In München beim FC Bayern zu verlieren, ist in diesen Tagen kein Beinbruch - das wird auch der Ingolstadt-Trainer Ralph Hasenhüttl eingesehen haben. Zudem zeigte seine Mannschaft über weite Strecken eine sehr ordentliche Leistung. In der ersten Hälfte brachte man die Münchner immer wieder in Verlegenheit und spielte sich hochkarätige Chancen heraus. Die Münchner hätten sich in der ersten Hälfte über einen Rückstand nicht beklagen können.
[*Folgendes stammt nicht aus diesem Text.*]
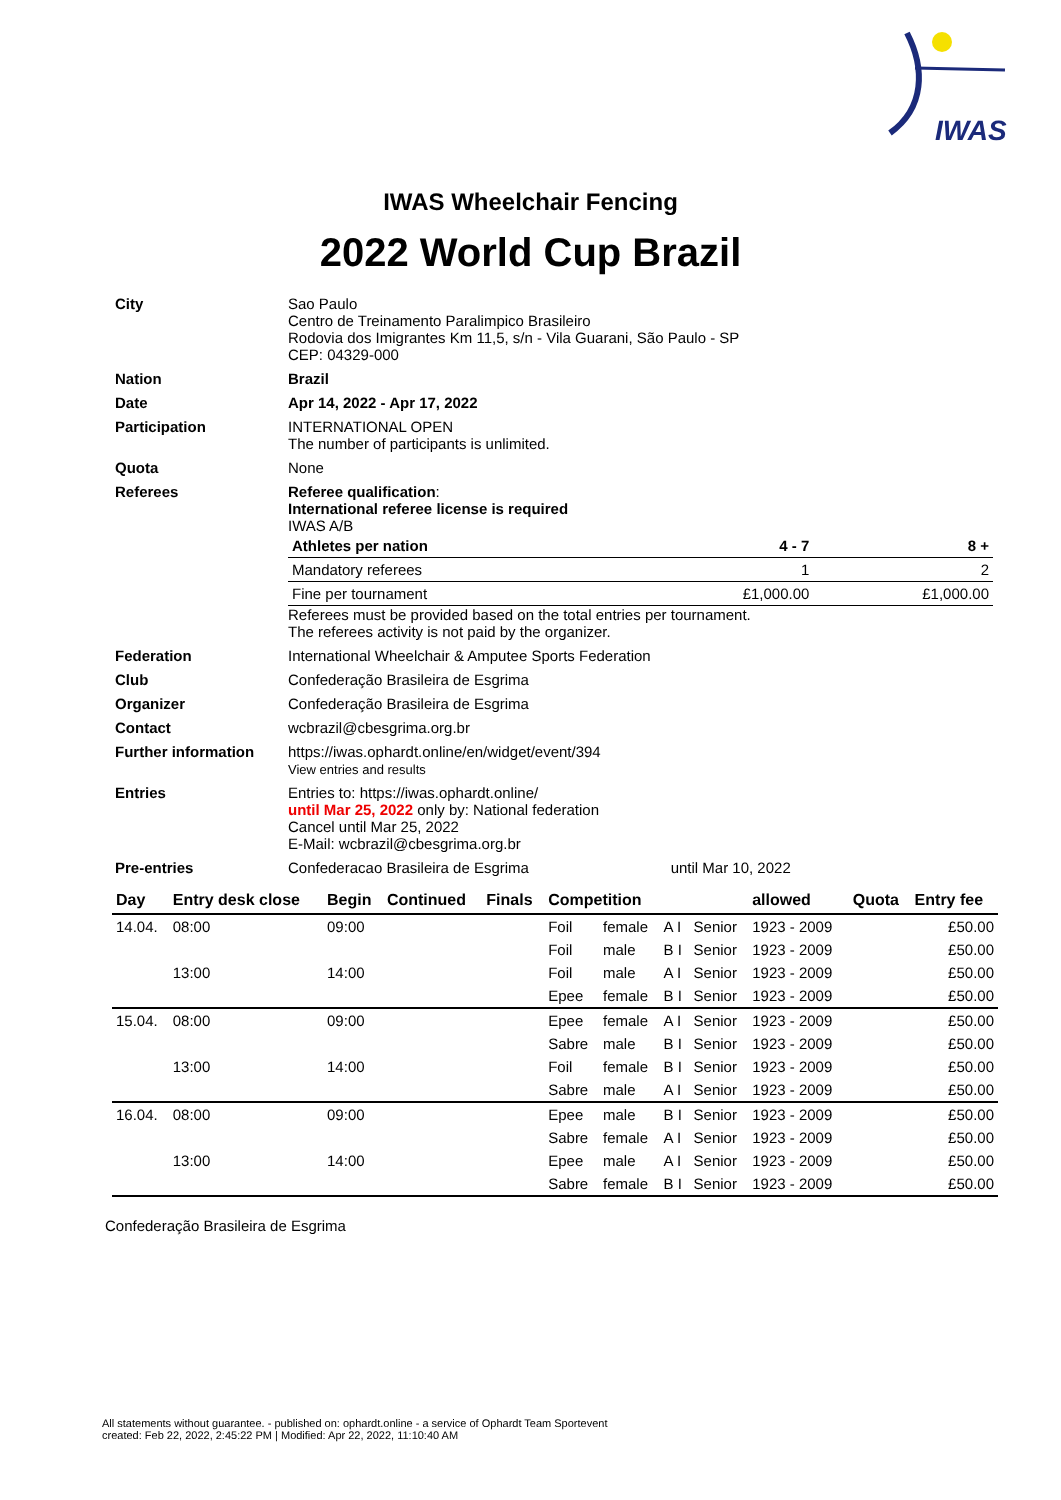IWAS
IWAS Wheelchair Fencing
2022 World Cup Brazil
| City | Sao Paulo Centro de Treinamento Paralimpico Brasileiro Rodovia dos Imigrantes Km 11,5, s/n - Vila Guarani, São Paulo - SP CEP: 04329-000 |
| Nation | Brazil |
| Date | Apr 14, 2022 - Apr 17, 2022 |
| Participation | INTERNATIONAL OPEN The number of participants is unlimited. |
| Quota | None |
| Referees | Referee qualification : International referee license is required IWAS A/B / Athletes per nation / 4 - 7 / 8 + / / Mandatory referees / 1 / 2 / / Fine per tournament / £1,000.00 / £1,000.00 / Referees must be provided based on the total entries per tournament. The referees activity is not paid by the organizer. |
| Federation | International Wheelchair & Amputee Sports Federation |
| Club | Confederação Brasileira de Esgrima |
| Organizer | Confederação Brasileira de Esgrima |
| Contact | wcbrazil@cbesgrima.org.br |
| Further information | https://iwas.ophardt.online/en/widget/event/394 View entries and results |
| Entries | Entries to: https://iwas.ophardt.online/ until Mar 25, 2022 only by: National federation Cancel until Mar 25, 2022 E-Mail: wcbrazil@cbesgrima.org.br |
| Pre-entries | Confederacao Brasileira de Esgrima until Mar 10, 2022 |
| Day | Entry desk close | Begin | Continued | Finals | Competition | | | | allowed | Quota | Entry fee |
| --- | --- | --- | --- | --- | --- | --- | --- | --- | --- | --- | --- |
| 14.04. | 08:00 | 09:00 | | | Foil | female | A I | Senior | 1923 - 2009 | | £50.00 |
| | | | | | Foil | male | B I | Senior | 1923 - 2009 | | £50.00 |
| | 13:00 | 14:00 | | | Foil | male | A I | Senior | 1923 - 2009 | | £50.00 |
| | | | | | Epee | female | B I | Senior | 1923 - 2009 | | £50.00 |
| 15.04. | 08:00 | 09:00 | | | Epee | female | A I | Senior | 1923 - 2009 | | £50.00 |
| | | | | | Sabre | male | B I | Senior | 1923 - 2009 | | £50.00 |
| | 13:00 | 14:00 | | | Foil | female | B I | Senior | 1923 - 2009 | | £50.00 |
| | | | | | Sabre | male | A I | Senior | 1923 - 2009 | | £50.00 |
| 16.04. | 08:00 | 09:00 | | | Epee | male | B I | Senior | 1923 - 2009 | | £50.00 |
| | | | | | Sabre | female | A I | Senior | 1923 - 2009 | | £50.00 |
| | 13:00 | 14:00 | | | Epee | male | A I | Senior | 1923 - 2009 | | £50.00 |
| | | | | | Sabre | female | B I | Senior | 1923 - 2009 | | £50.00 |
Confederação Brasileira de Esgrima
All statements without guarantee. - published on: ophardt.online - a service of Ophardt Team Sportevent
created: Feb 22, 2022, 2:45:22 PM | Modified: Apr 22, 2022, 11:10:40 AM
Das weiß auch Pep Guardiola und setzte daher zur nächsten Schmeichelei an: "Wenn im Fußball jede Mannschaft so spielen würde wie Ingolstadt heute, wäre Fußball der beste, beste Sport der Welt."

Hasenhüttl: "Die Bayern kannten alle unsere Pläne"
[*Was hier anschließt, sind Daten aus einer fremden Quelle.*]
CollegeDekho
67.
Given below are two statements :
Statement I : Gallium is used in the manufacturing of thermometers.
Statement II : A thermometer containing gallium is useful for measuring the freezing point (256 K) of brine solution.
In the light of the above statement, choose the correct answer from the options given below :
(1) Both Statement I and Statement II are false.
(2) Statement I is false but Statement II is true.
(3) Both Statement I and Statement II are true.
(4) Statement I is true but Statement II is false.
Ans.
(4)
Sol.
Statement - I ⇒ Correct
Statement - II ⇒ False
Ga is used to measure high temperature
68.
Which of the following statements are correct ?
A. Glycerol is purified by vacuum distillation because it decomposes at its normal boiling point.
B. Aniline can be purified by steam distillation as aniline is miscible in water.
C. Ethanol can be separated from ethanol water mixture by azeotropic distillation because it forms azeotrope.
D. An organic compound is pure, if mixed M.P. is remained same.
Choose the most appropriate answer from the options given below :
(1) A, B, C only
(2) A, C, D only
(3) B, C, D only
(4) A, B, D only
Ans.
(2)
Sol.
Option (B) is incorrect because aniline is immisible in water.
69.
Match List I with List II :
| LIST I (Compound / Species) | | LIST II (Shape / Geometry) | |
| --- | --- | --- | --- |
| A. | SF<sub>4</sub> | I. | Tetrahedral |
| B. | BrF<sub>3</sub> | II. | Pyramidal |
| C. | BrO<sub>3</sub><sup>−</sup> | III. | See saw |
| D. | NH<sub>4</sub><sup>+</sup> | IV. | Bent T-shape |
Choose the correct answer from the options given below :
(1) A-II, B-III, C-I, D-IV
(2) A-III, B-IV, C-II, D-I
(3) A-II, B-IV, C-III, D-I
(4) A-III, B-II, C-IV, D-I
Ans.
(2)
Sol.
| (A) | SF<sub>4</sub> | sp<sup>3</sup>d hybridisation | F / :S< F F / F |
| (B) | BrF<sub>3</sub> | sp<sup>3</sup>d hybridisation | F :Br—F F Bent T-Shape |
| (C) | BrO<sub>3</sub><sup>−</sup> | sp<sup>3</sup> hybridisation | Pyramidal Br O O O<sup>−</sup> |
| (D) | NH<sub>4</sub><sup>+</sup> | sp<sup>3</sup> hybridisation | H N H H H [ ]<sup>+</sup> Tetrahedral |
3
Dennoch scheint es so, als hätte der Ingolstadt-Coach die Niederlage gegen die Bayern noch nicht ganz verdaut. Wie die Bild berichtet, glaubt Hasenhüttl, dass die Bayern vor dem Spiel sein Training ausspioniert haben. Verwundert stellte er fest: "Wir haben uns im Training viel zurechtgelegt, gerade was Freistöße angeht. Doch das war beim Gegner alles bekannt. Die Jungs von Bayern haben das alles gewusst - obwohl wir unter Ausschluss der Öffentlichkeit trainiert haben."
Schickte Guardiola tatsächlich einen Trainings-Spitzel nach Ingolstadt, der die verschiedenen Freistoß-Varianten der "Schanzer" im Vorfeld ausspionierte? Oder lag es einfach an der Qualität und einem guten Videostudium der Bayern?

Trainingsplatz wird durch einen durchsichtigen 2,50 Meter Zaun abgeschirmt

Hasenhüttl glaubt an einen Spionageakt der Münchner und tatsächlich schienen die Bayern auf die jeweiligen Standardsituationen der Ingolstädter sehr gut eingestellt. Zudem ist allgemein bekannt, dass Pep Guardiola seine Gegner fast manisch studiert, jedes noch so kleine Detail über sein Gegenüber erfahren will. Einen Trainings-Spitzel anzusetzen, um die Stärken der gegnerischen Mannschaft auszumachen, scheint daher nicht ganz abwegig.

Tatsache ist: Besonders schwer wird es den sogenannten Trainings-Spionen am Ingolstädter Trainingsgelände nicht gemacht. Gerade mal ein 2,50 Meter hoher, durchsichtiger Zaun schirmt den Trainingsplatz ab - zusätzliches Personal ist ebenso Fehlanzeige. Geheimtraining geht anders. Hasenhüttl weiß um diese Problematik und zieht deswegen einen anderen Lösungsweg in Betracht: "Uns fehlt die Manpower, um den Platz noch besser abzuschirmen. Uns bleibt nicht viel anderes übrig, als demnächst ins Stadion zu gehen."